Frankfurter Golfplatz GmbH

Ein Magistratsbeschluss vom 22. Juni 1912 machte den Weg frei: Er enthielt nicht nur den Entwurf eines 25-jährigen Mietvertrags, sondern stellte auch nüchtern fest, dass Golf zu den „Bewegungsspielen“ gehöre, deren Ausübung in Frankfurt bislang nicht möglich sei. Zur Frage der Finanzierung des Projektes fügte der unterzeichnende Beamte hinzu, dass die „zur Errichtung mindestens notwendigen Gelder von hunderttausend Mark ebenfalls gesichert erscheinen.“ Hierzu erfolgte am 14. Dezember 1912 die Gründung einer Frankfurter Golfplatz GmbH. Zweck dieses Unternehmens war die Anlage und Instandhaltung eines Golfplatzes in Frankfurt am Main. Wie die Leitung der Gesellschaft schon bald mitteilte, ging es dabei um die Bereitstellung des Golfspielplatzes für einen noch zu gründenden Golfclub.  

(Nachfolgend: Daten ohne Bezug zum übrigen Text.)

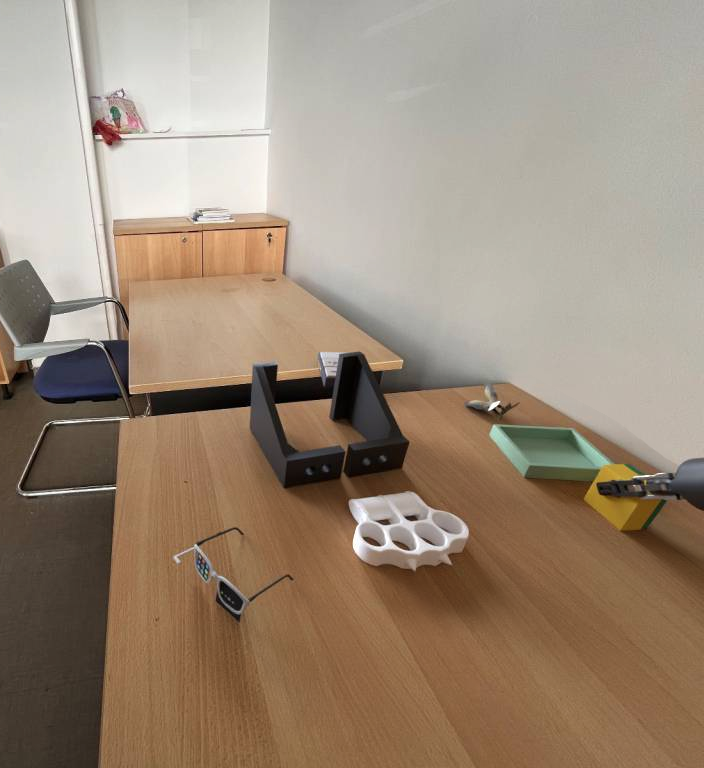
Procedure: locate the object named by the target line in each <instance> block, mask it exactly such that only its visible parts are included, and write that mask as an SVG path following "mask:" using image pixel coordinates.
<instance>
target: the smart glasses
mask: <svg viewBox="0 0 704 768" xmlns="http://www.w3.org/2000/svg"><path fill="white" fill-rule="evenodd" d="M231 531H237V532H238V533H239V534H240V535H241V536H244V535H245V532H242V530H241V529H240V528H238V527H236V526H234V527H231V528H228V529H226V530H223V531H219V532H217V533H216V534H213V535H211V536H208V537H206V538H204V539H201V540H199V541H197V542H195V544H194V545H193V547H191V548H188V549H186V550H184V551H182V552H180V553H177V554H176V555H173V556H172V559H173V560H174V561H175V563H176V564H177V565H180V564H181V560H180V559H179V558H181V557H183V556H184V555H186V554H189V553H191V552H193V553H194V554H193V561H194V567H195V570H196V572H197V573H198V574H199V577H200V578H201V579H202V581H203V582H204V583H205V584H210V583H211V582H212V581H213V579H215V581H216V587H217V589H216V593H215V594H216V595H215V600H214V601H215V602H216V603H217V604H218V605H219V606H220V607H221V608H222V609H223V610H224V611H226V612H227V613H228V614H229V616H231V617H232V618H234V620H235V621H236V622H238V623H240V622H241V617H242V614H243V613H244V612H245V610H246V608H247V607H248V606H249V605H250V603H252V602H253V601H254V600H255V599H256V598H257V597H258V596H260V595H261V594H264V592H266V591H268V590H269V589H270V588H272V587H273V586H275V585H277V584H279V582H281V581H282V580H284V579H285V578H286V579H287V578H288V579H289V580H290V581H294V578H293V577H292V575H291V574H289V573H287V574H284V575H282V576H281V577H280V578H278V579H276V580H275V581H273V582H272V583H270V584H268V585H267V586H266V587H264V588H262V589H261V590H259V591H258V592H257V593H255V594H253V595H252V596H250V597H249V598H247V597H246V596H245V595H244V594H243V593H242V592H241V591H240V590H239V589H238V588H237V587H236V586H235V585H234V584H233V583H232V582H231V581H229V580H228V578H226V577H224V576H222V575H219V574H218V573H217V572H216V571H215V568H214V566H213V564H212V562H211V561H210V559H209V558H208V557H207V556H206V554H205V553H204V552H203V550H201V548H200V546H202V545H204V543H206V542H208V541H211V540H212V539H215V538H218V537H220V536H222V535H225V534H227V533H229V532H231Z"/></svg>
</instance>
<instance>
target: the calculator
mask: <svg viewBox="0 0 704 768" xmlns="http://www.w3.org/2000/svg"><path fill="white" fill-rule="evenodd" d="M342 353H343V352H336V351H335V352H333V351H320V352H319V351H318V356H317V360H319V363H320V366H321V373H320V377H321V380H322V384H323V387H324V388H331V389H332V388H333V389H334V384H335V378H336V372H337V365H338V359H339V354H342Z"/></svg>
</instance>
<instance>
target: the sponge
mask: <svg viewBox="0 0 704 768" xmlns="http://www.w3.org/2000/svg"><path fill="white" fill-rule="evenodd" d="M635 476H648V475H646V474H645V473H644V472H643V471H641V470H639V469H638V468H636V467H635V466H633V465H632V464H630V463H617V464H615V463H614V465H603V467H602V468H601V470H600V472H599V473H598V475H597V477H596V479H595V480H594V482H592V484H591V486H590V487H589V489H588V490H587V493H586V494H585V495H584V498H583V501H584V502H585V503H586V504H587V505H589V506H590V507H591V508H592V509H593V510H595V511H596V512H597V513H598V514H599V515H601V516H602V517H603V518H604V519H605V520H607V521H608V522H609V523H610V524H611V525H613V527H614V528H616V529H617V530H619V532H621V531H623V532H624V531H641V530H647V529H648V528H649V527H650V525H651V524H652V523H653V521H654V520H655V518H656V517H657V516H658V514H659V513H660V512H661V510H662V509H663V507H664V506H665V504H666V503H667V502H668V500H664V499H640V498H638V497H619V498H616V497H613V495H612V496H601V495H600V494H599V493H598V489H597V486H596V483H597V482H608V481H611V480H615V481H618V480H631V479H632V477H635ZM648 480H652V479H646V480H644V484H645V485H646V482H647V481H648ZM647 493H648V494H650V495H654V494H651V493H650V492H649V491H647Z"/></svg>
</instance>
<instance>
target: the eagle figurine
mask: <svg viewBox="0 0 704 768" xmlns="http://www.w3.org/2000/svg"><path fill="white" fill-rule="evenodd" d="M483 388H484V389H483V390H484V394H485V397H486V399H488V400H487V401H483V400H479V399H475V400H471V401H470V400H468V401H465V402H464V406H466V407H472V408H475V409H476V410H481V411H482V410H485V409H488V410H487V412H489V411H492V412H493V413H494V414H495V415H497V421H500V420H501V419H502V417H504V416H505V415H506V414H507V413H508V412H509V411H511V410H512V409H514V408H515V407H517V406H518V405H519V404H520V403H521V402H520V401H518V402H516V403H514V404H512V403H511V402H510V401H509V402H508V403H507V404H506V405H505V406H503V405H502V404H501V401H500V400H498V399H499V397H498V394H497V392H496V391H495V390H494V388H493V383H492V382H491V381H486V382H485V383H484V384H483ZM497 408H498V409H501V411H500V412H499V411H498V409H497Z"/></svg>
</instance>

Mit der Schaffung einer solchen Gesellschaft waren die Gründungsväter des Frankfurter Golf Club ihrer Zeit weit voraus und antizipierten ein wirtschaftliches Konstrukt, das eigentlich erst 80 Jahre später in Deutschland und Mitteleuropa üblich wurde, nämlich die Trennung in Sportverein und Betreibergesellschaft.

Wie der schottische Dundee Courier am 12. Februar 1912 berichtete, wurde der erste Frankfurter Golfplatz von dem Professional A. Jackson aus Bournemouth, England, ausgelegt, der zuvor bereits als Vorarbeiter von James Braid in Romford, England, tätig gewesen war. Bereits fünf Monate nach Konstituierung des Frankfurter Golf Clubs im März 1913, vermeldet die Zeitschrift Lawn-Tennis und Golf die weitgehende Fertigstellung der Golfanlage sowie den Umbau des ehemaligen, in einem schönen Park gelegenen Herrenhauses des Hofgutes Goldstein in ein Clubhaus.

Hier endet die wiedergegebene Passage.